Microsoft Fabric: CI/CD considerations

This blog is the third post in a series around Microsoft Fabric, a relatively new Software-as-a-Service solution for anything concerning data platforms and data warehouses. In the previous blog posts, we explained the use of Link to Microsoft Fabric to seamlessly integrate Microsoft Dataverse into Fabric, and we discussed security options in Security Considerations when using Microsoft Fabric.

In this blog post we will have a look in how you can set up your Continuous Integration / Continuous Deployment when using Microsoft Fabric, what the different options are for your CI/CD including pro’s/cons and also specific things you need to be aware off before making your final decision on your CI/CD setup and Fabric components you will use. In the next blog post we will talk more about how to setup Fabric Workspaces for your solution and what you need to consider over there.

When first starting with working with Microsoft Fabric (January 2024) options were limited when working with DTAP environments, however lately Microsoft has improved support considerably. There are several topics that need to be addressed in order to have a successful deployment strategy, which we will discuss:

  1. Git integration, API’s and Fabric Deployment Pipelines.
  2. Different CI/CD scenarios.
  3. Supported Fabric components for CI/CD

Keep in mind that Microsoft is still improving and changing Microsoft Fabric so some drawbacks could already be out-of-scope when reading this blog. 

Git integration and Fabric Deployment Pipelines

The use of a DTAP environment is a must for any (Enterprise) data or software environment and for Microsoft Fabric this is no exception. Since almost 6 months now Microsoft has some options in Fabric to set this up, partly still in preview. There are a couple of services and API’s that you can use to develop your own setup which are explained next:

Git integration

It is possible to setup Git integration from within the Fabric portal but what does that actually mean? In Microsoft Fabric, the concept of Workspaces is used, where resources are part of the Workspace, and a developer team works in 1 or multiple Workspaces. It is easy to share data between Workspaces by directly connecting to data in another Workspace (Shortcuts). Git integration makes use of the concept of 1 Workspace per environment, which implies that your DTAP environments will be mapped over multiple Workspaces with the integration part on at least 1 Workspace. Instructions on how to setup Git integration can be found here. The most important part is that you can select which Branch to use and also to use Git folders (in case you have for example multiple Workspaces per environment).


You will have full control of syncing or pulling new and updated resource items from the Workspace to Git, also current statuses per resource item will be shown. It is only possible to see the actual differences after you have committed a change to Git though.


Other options present are branching out to new Workspaces or checking out to new Git branches.

Microsoft Fabric REST APIs

Microsoft Fabric REST APIs are supported from Azure DevOps and Github, and together with the Git integration option enable automatic deployments of both infrastructure (since it is SaaS think about deployment of Workspaces, Workspace roles, permissions) and Fabric resource items with the use of Fabric Item APIs.

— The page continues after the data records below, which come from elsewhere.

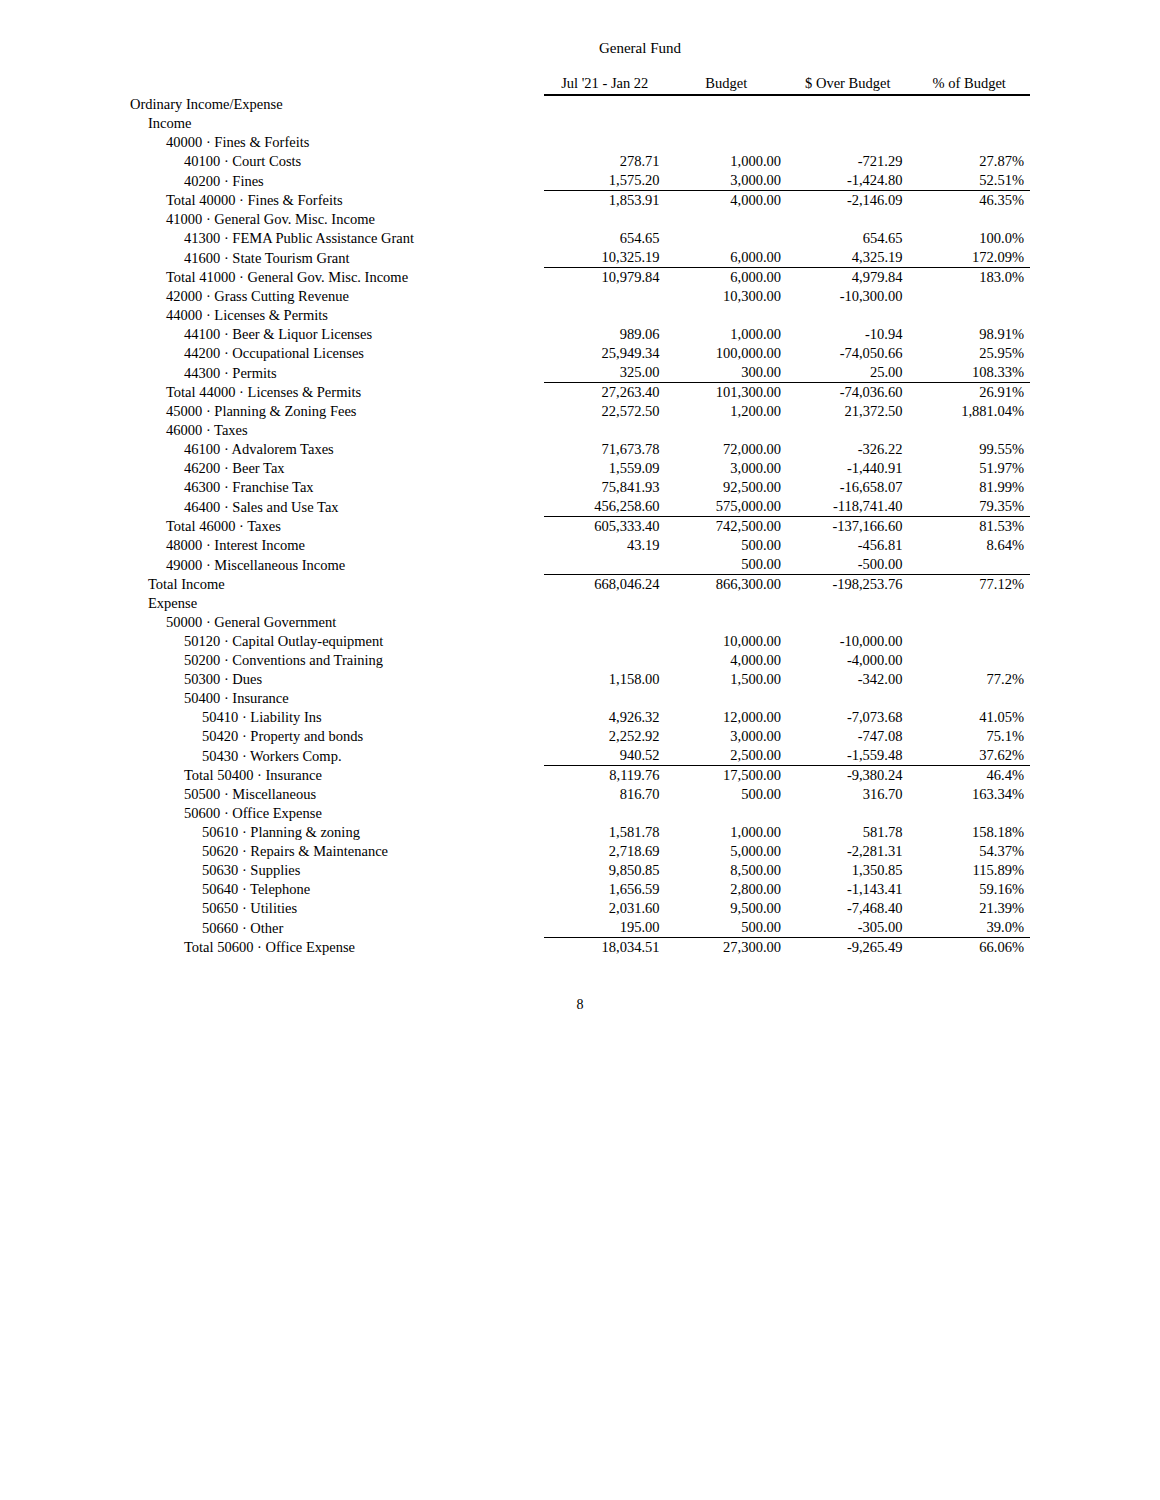General Fund
| | Jul '21 - Jan 22 | Budget | $ Over Budget | % of Budget |
| --- | --- | --- | --- | --- |
| Ordinary Income/Expense | | | | |
| Income | | | | |
| 40000 · Fines & Forfeits | | | | |
| 40100 · Court Costs | 278.71 | 1,000.00 | -721.29 | 27.87% |
| 40200 · Fines | 1,575.20 | 3,000.00 | -1,424.80 | 52.51% |
| Total 40000 · Fines & Forfeits | 1,853.91 | 4,000.00 | -2,146.09 | 46.35% |
| 41000 · General Gov. Misc. Income | | | | |
| 41300 · FEMA Public Assistance Grant | 654.65 | | 654.65 | 100.0% |
| 41600 · State Tourism Grant | 10,325.19 | 6,000.00 | 4,325.19 | 172.09% |
| Total 41000 · General Gov. Misc. Income | 10,979.84 | 6,000.00 | 4,979.84 | 183.0% |
| 42000 · Grass Cutting Revenue | | 10,300.00 | -10,300.00 | |
| 44000 · Licenses & Permits | | | | |
| 44100 · Beer & Liquor Licenses | 989.06 | 1,000.00 | -10.94 | 98.91% |
| 44200 · Occupational Licenses | 25,949.34 | 100,000.00 | -74,050.66 | 25.95% |
| 44300 · Permits | 325.00 | 300.00 | 25.00 | 108.33% |
| Total 44000 · Licenses & Permits | 27,263.40 | 101,300.00 | -74,036.60 | 26.91% |
| 45000 · Planning & Zoning Fees | 22,572.50 | 1,200.00 | 21,372.50 | 1,881.04% |
| 46000 · Taxes | | | | |
| 46100 · Advalorem Taxes | 71,673.78 | 72,000.00 | -326.22 | 99.55% |
| 46200 · Beer Tax | 1,559.09 | 3,000.00 | -1,440.91 | 51.97% |
| 46300 · Franchise Tax | 75,841.93 | 92,500.00 | -16,658.07 | 81.99% |
| 46400 · Sales and Use Tax | 456,258.60 | 575,000.00 | -118,741.40 | 79.35% |
| Total 46000 · Taxes | 605,333.40 | 742,500.00 | -137,166.60 | 81.53% |
| 48000 · Interest Income | 43.19 | 500.00 | -456.81 | 8.64% |
| 49000 · Miscellaneous Income | | 500.00 | -500.00 | |
| Total Income | 668,046.24 | 866,300.00 | -198,253.76 | 77.12% |
| Expense | | | | |
| 50000 · General Government | | | | |
| 50120 · Capital Outlay-equipment | | 10,000.00 | -10,000.00 | |
| 50200 · Conventions and Training | | 4,000.00 | -4,000.00 | |
| 50300 · Dues | 1,158.00 | 1,500.00 | -342.00 | 77.2% |
| 50400 · Insurance | | | | |
| 50410 · Liability Ins | 4,926.32 | 12,000.00 | -7,073.68 | 41.05% |
| 50420 · Property and bonds | 2,252.92 | 3,000.00 | -747.08 | 75.1% |
| 50430 · Workers Comp. | 940.52 | 2,500.00 | -1,559.48 | 37.62% |
| Total 50400 · Insurance | 8,119.76 | 17,500.00 | -9,380.24 | 46.4% |
| 50500 · Miscellaneous | 816.70 | 500.00 | 316.70 | 163.34% |
| 50600 · Office Expense | | | | |
| 50610 · Planning & zoning | 1,581.78 | 1,000.00 | 581.78 | 158.18% |
| 50620 · Repairs & Maintenance | 2,718.69 | 5,000.00 | -2,281.31 | 54.37% |
| 50630 · Supplies | 9,850.85 | 8,500.00 | 1,350.85 | 115.89% |
| 50640 · Telephone | 1,656.59 | 2,800.00 | -1,143.41 | 59.16% |
| 50650 · Utilities | 2,031.60 | 9,500.00 | -7,468.40 | 21.39% |
| 50660 · Other | 195.00 | 500.00 | -305.00 | 39.0% |
| Total 50600 · Office Expense | 18,034.51 | 27,300.00 | -9,265.49 | 66.06% |
8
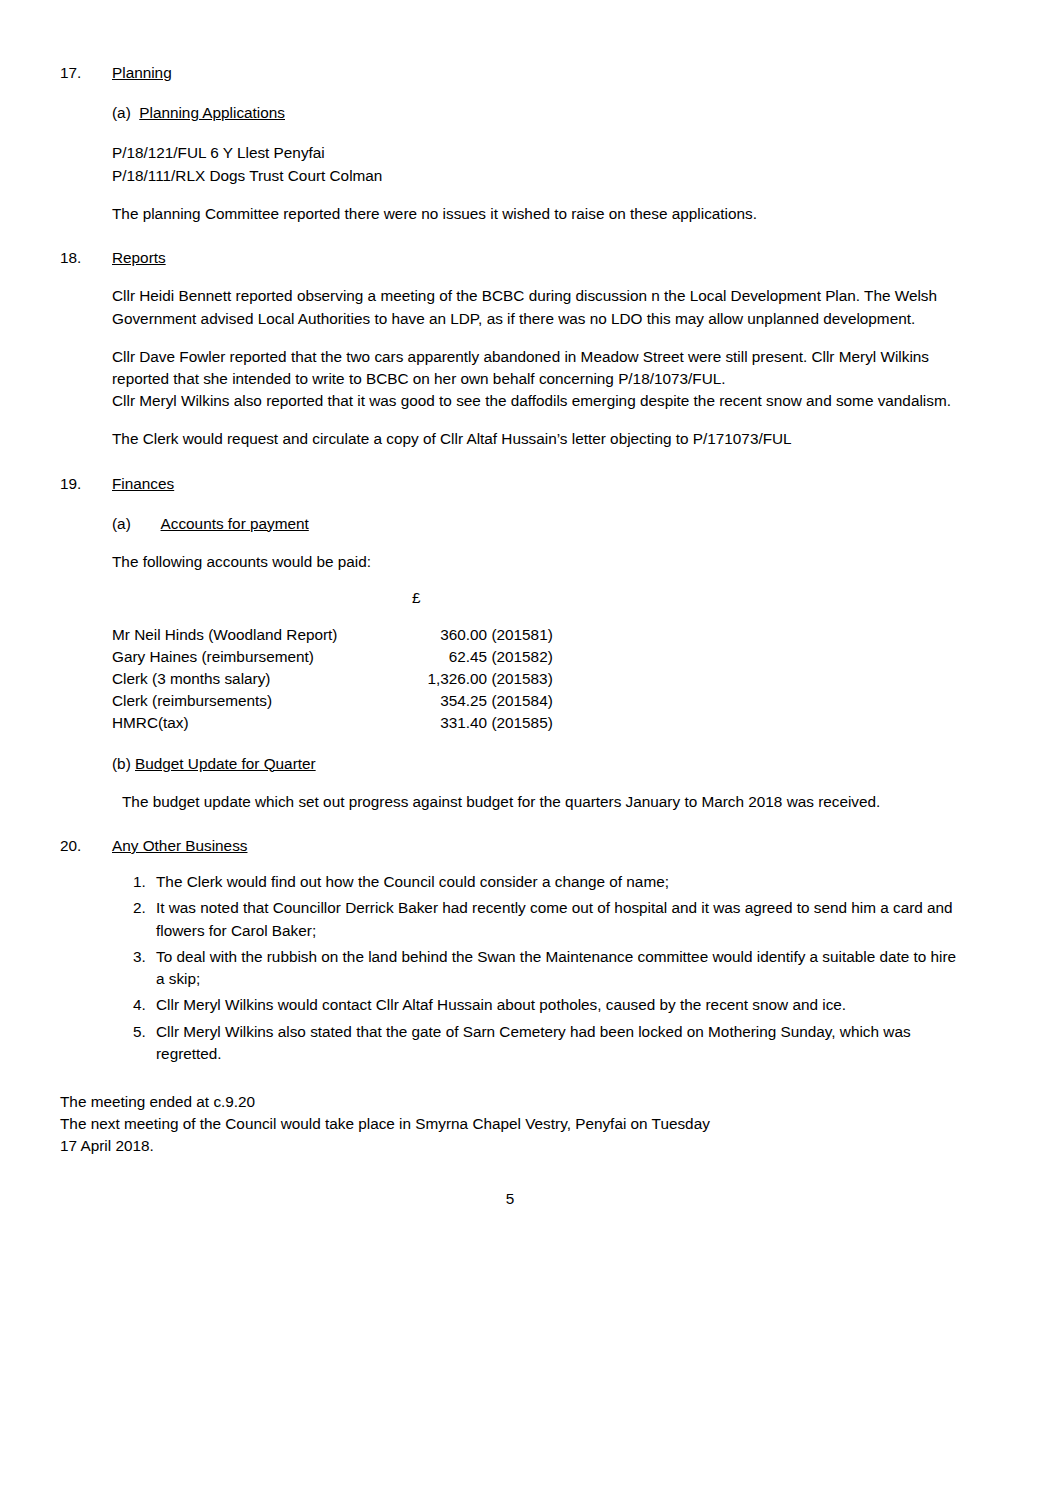17.
Planning
(a) Planning Applications
P/18/121/FUL 6 Y Llest Penyfai
P/18/111/RLX Dogs Trust Court Colman
The planning Committee reported there were no issues it wished to raise on these applications.
18.
Reports
Cllr Heidi Bennett reported observing a meeting of the BCBC during discussion n the Local Development Plan. The Welsh Government advised Local Authorities to have an LDP, as if there was no LDO this may allow unplanned development.
Cllr Dave Fowler reported that the two cars apparently abandoned in Meadow Street were still present. Cllr Meryl Wilkins reported that she intended to write to BCBC on her own behalf concerning P/18/1073/FUL.
Cllr Meryl Wilkins also reported that it was good to see the daffodils emerging despite the recent snow and some vandalism.
The Clerk would request and circulate a copy of Cllr Altaf Hussain’s letter objecting to P/171073/FUL
19.
Finances
(a) Accounts for payment
The following accounts would be paid:
£
| Mr Neil Hinds (Woodland Report) | 360.00 (201581) |
| Gary Haines (reimbursement) | 62.45 (201582) |
| Clerk (3 months salary) | 1,326.00 (201583) |
| Clerk (reimbursements) | 354.25 (201584) |
| HMRC(tax) | 331.40 (201585) |
(b) Budget Update for Quarter
The budget update which set out progress against budget for the quarters January to March 2018 was received.
20.
Any Other Business
The Clerk would find out how the Council could consider a change of name;
It was noted that Councillor Derrick Baker had recently come out of hospital and it was agreed to send him a card and flowers for Carol Baker;
To deal with the rubbish on the land behind the Swan the Maintenance committee would identify a suitable date to hire a skip;
Cllr Meryl Wilkins would contact Cllr Altaf Hussain about potholes, caused by the recent snow and ice.
Cllr Meryl Wilkins also stated that the gate of Sarn Cemetery had been locked on Mothering Sunday, which was regretted.
The meeting ended at c.9.20
The next meeting of the Council would take place in Smyrna Chapel Vestry, Penyfai on Tuesday
17 April 2018.
5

In addition, since OneLake supports the same APIs as ADLS Gen2, it is also possible to upload content like files and folders to Lakehouses. Lakehouse and Warehouse table contents can be updated with the use of general SQL statements which require Fabric Notebooks, Sparkjobs or T-SQL in the Warehouse. 

Fabric Deployment Pipelines

Deployment Pipelines already existed before in Power BI, however they have been extended to also include Fabric specific resources and have a new GUI for some time now (still in preview). Deployment Pipelines are part of the Software-as-a-Service (SaaS) experience which means they are integrated into the Fabric portal and only require configuration work. The Fabric deployment pipelines are always focused on a single ‘stage’ a.k.a. Workspace that needs to be deployed to a next stage.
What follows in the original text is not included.